Herein we report DSAEK in eyes with bullous keratopathy combined with posterior chamber iris fixation of an Artisan Aphakia iris-claw lens performed as a secondary IOL implantation procedure in aphakic eyes, or for exchange of anterior chamber angle-supported lenses in pseudophakic eyes. This surgical technique was designed to restore anterior segment anatomy as much as possible, regarding the fact that the ideal position for an IOL is posterior to the iris plane. The rationale behind this technique is to maximize the distance between the IOL and the donor endothelium while avoiding anterior chamber angle structures. Some authors have expressed concern about the potential of the iris-claw lens to damage the iris or the corneal endothelium.28,29 Furthermore, if enclavation fails, dislocation of the iris-claw IOL into the vitreous cavity may occur. Such a complication may occur during the procedure in case of inadequate holding of the IOL with forceps. Placing only half of the IOL behind the iris during sequential enclavation ensures proper IOL positioning and prevents its dislocation. However, inadequate enclavation of iris tissue may cause slippage of the iris-claw haptics, especially in the long-term.

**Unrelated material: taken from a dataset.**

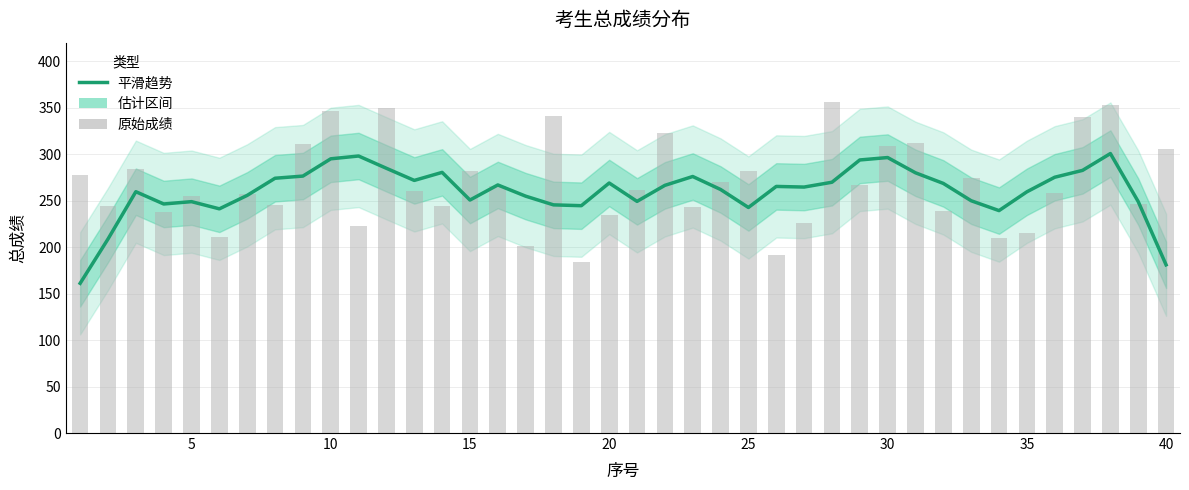

Reading left to right, what are all the values shown in this chart?

总成绩 (平滑): 161.1	208.7	259.7	246.5	248.9	241.2	255.7	274.1	276.5	295.0	298.1	284.8	271.8	280.4	250.7	266.9	254.9	245.5	244.6	269.0	249.2	266.5	276.0	262.0	242.7	265.3	264.6	269.8	293.8	296.4	280.0	268.6	249.9	239.3	259.5	275.2	282.6	300.7	249.0	181.0
总成绩 (原始): 277.2	244.2	284.0	238.2	254.7	211.2	256.7	245.3	310.7	346.8	222.8	349.6	260.4	244.5	281.7	266.0	200.8	341.6	184.2	234.8	261.6	322.8	242.8	270.4	282.4	191.8	226.0	356.0	267.0	308.3	311.7	239.0	274.0	209.8	215.2	258.6	340.0	352.4	246.8	305.7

The use of air during DSAEK has been previously reported. In the report by Mehta et al9, air was used in the anterior chamber using a syringe only during descemetorhexis. In another report, Meisler et al8 used air inflow through a 30-gauge needle. Our technique uses continuous air inflow supplied by an air-fluid exchange system during all stages of DSAEK including descemetorhexis, donor disc insertion, and enhancement of adhesion. We performed ten cases of such combined procedures with about 6 months of follow up. Posterior chamber fixated iris-claw Artisan Aphakia lenses have remained attached and there has been no case of IOL dislocation. In addition, these eyes have maintained clear corneas and successfully attached donor lenticules, no case of graft dislocation has occurred and only few eyes have required rebubbling. Maintenance of air in the anterior chamber during the procedure seems to dry the donor-recipient interface, hence enhancing adhesiveness of both surfaces. One caveat is that intraoperative delay in proper positioning of the donor lenticule may complicate manipulation which is due to immediate formation of strong adhesions.

In summary, DSAEK combined with posterior chamber iris fixation of the Artisan Aphakia IOL appears to be a safe method for management of aphakic/pseudophakic corneal edema. Prospective studies on a larger number of cases are warranted to determine the long-term visual outcomes and possible complications.